By Stuart Burns
A recent Reuters article draws an interesting comparison between the Chinese aluminum and steel industries, and then goes on to draw some not-so-encouraging conclusions for aluminum. Excess aluminum production there is damaging the prospects of aluminum producers in the rest of the world, purely because of the size of China's massive aluminum industry.
Both metals face excess production at home due to rampant overinvestment and slowing domestic demand. Reuters lists a number of similarities between the two industries: China is the world's largest producer in both markets, accounting for 51.5% of global steel output and 54.4% of global primary aluminum output in April.
Chinese Steel vs. Chinese Aluminum
In both industries, China has been exporting excess production of steel and aluminum in the form of semi-manufactured products, with steel product exports last year totaling 112.4 million metric tons, representing around 14% of the rest of the world's output and aluminum product exports of 4.2 mmt representing 17% of the rest of the world's output. In both cases, exports have damaged prospects for producers elsewhere, forcing closures, losses and delaying investments.
In the case of steel, though, the threat of a delay to China's application for market economy status by the World Trade Organization has forced a more conciliatory response by Beijing in recent discussions, and the promise of large-scale closure of older capacity in China.
Aluminum Overproduction Unabated
How effective this will be remains to be seen, but even so, it is in marked contrast to the position aluminum is in, where Beijing seems unable or unwilling to curtail new investment. As prices on the Shanghai Futures Exchange have risen this year, idled smelters have restarted and new capacity has continued to come on-stream.

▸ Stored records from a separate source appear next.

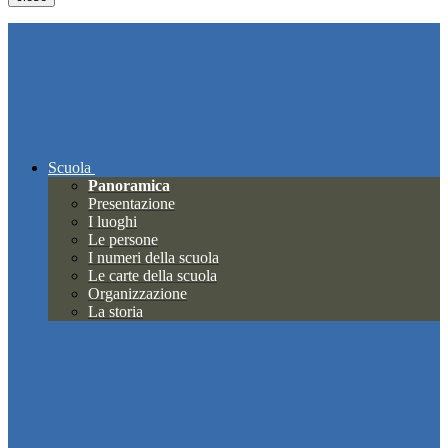
Scuola
Panoramica
Presentazione
I luoghi
Le persone
I numeri della scuola
Le carte della scuola
Organizzazione
La storia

Annualized run rates increased by almost 650,000 mt over the course of April and May, Reuters reports, with May's average daily output of 86,290 mt the highest since November 2015 before prices fell below $1,518 (10,000 yuan).
The other factor apparently affecting Beijing's attitude is the rapid rise in capacity that is coming from new state-of-the-art, low-cost aluminum smelters in China's northwestern provinces. Aluminum is not seen as an old-fashioned, state-dominated industry operating polluting plants close to urban areas.
China's new aluminum capacity is cutting-edge, world-class technology and - at current prices at least - is making money. As a result, Reuters concludes capacity is unlikely to be trimmed anytime soon, at least by government intervention. For aluminum producers outside of China, that is not good news, and although recent rises in price to $1,600/mt are better than the $1,450-1,500/mt levels of late last year, it doesn't offer much upside in the short to medium term if China keeps flooding the market with excess semi-finished products.